Saved entries —
────────────────

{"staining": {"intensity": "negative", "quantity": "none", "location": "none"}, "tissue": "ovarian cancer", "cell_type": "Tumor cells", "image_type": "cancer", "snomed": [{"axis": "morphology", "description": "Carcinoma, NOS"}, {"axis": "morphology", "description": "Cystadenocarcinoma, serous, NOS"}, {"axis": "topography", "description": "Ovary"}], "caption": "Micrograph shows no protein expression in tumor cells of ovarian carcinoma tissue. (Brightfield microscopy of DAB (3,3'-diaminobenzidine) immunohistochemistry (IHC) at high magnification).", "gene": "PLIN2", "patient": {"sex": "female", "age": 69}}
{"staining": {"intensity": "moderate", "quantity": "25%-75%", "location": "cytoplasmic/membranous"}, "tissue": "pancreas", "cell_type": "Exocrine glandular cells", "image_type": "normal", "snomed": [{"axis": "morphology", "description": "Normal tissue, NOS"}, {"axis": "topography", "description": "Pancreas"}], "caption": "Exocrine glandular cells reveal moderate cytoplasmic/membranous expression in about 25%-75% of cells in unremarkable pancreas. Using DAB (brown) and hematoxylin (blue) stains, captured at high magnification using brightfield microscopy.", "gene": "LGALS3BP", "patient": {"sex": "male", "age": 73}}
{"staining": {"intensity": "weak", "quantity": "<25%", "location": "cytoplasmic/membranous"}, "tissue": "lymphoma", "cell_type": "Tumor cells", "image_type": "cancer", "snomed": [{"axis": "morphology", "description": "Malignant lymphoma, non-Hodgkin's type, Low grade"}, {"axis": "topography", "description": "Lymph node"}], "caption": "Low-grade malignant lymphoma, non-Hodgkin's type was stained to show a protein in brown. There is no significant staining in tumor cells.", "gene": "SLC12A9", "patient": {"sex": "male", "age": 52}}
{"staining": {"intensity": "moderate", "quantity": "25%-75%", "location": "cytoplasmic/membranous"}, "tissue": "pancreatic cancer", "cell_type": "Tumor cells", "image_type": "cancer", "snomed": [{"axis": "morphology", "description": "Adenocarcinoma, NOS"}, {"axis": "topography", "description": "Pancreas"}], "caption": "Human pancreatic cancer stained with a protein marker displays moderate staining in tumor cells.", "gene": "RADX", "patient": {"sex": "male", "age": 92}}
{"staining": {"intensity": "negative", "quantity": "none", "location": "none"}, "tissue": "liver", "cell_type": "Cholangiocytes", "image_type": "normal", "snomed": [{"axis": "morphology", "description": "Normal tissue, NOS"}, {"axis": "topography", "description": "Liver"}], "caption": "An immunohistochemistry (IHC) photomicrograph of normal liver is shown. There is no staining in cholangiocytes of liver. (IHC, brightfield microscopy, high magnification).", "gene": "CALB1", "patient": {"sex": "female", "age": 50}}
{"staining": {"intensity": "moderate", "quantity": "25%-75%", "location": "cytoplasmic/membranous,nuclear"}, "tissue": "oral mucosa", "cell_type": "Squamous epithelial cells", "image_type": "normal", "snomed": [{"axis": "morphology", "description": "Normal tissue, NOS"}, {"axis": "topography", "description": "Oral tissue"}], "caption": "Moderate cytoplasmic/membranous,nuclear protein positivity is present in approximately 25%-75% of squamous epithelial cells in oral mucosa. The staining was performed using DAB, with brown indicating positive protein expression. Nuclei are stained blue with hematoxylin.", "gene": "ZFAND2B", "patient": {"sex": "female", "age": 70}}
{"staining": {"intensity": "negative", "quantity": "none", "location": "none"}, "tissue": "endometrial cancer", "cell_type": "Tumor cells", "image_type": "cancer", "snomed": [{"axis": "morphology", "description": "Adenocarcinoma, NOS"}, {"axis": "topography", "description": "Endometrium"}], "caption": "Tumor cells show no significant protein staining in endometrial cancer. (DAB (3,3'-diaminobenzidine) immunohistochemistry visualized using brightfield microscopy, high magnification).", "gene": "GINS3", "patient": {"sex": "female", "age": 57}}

────────────────

Exercise instructions — Within the records, in how many lines does the string "brown" occur? Give the number and no other text.

Answer for this exercise — 3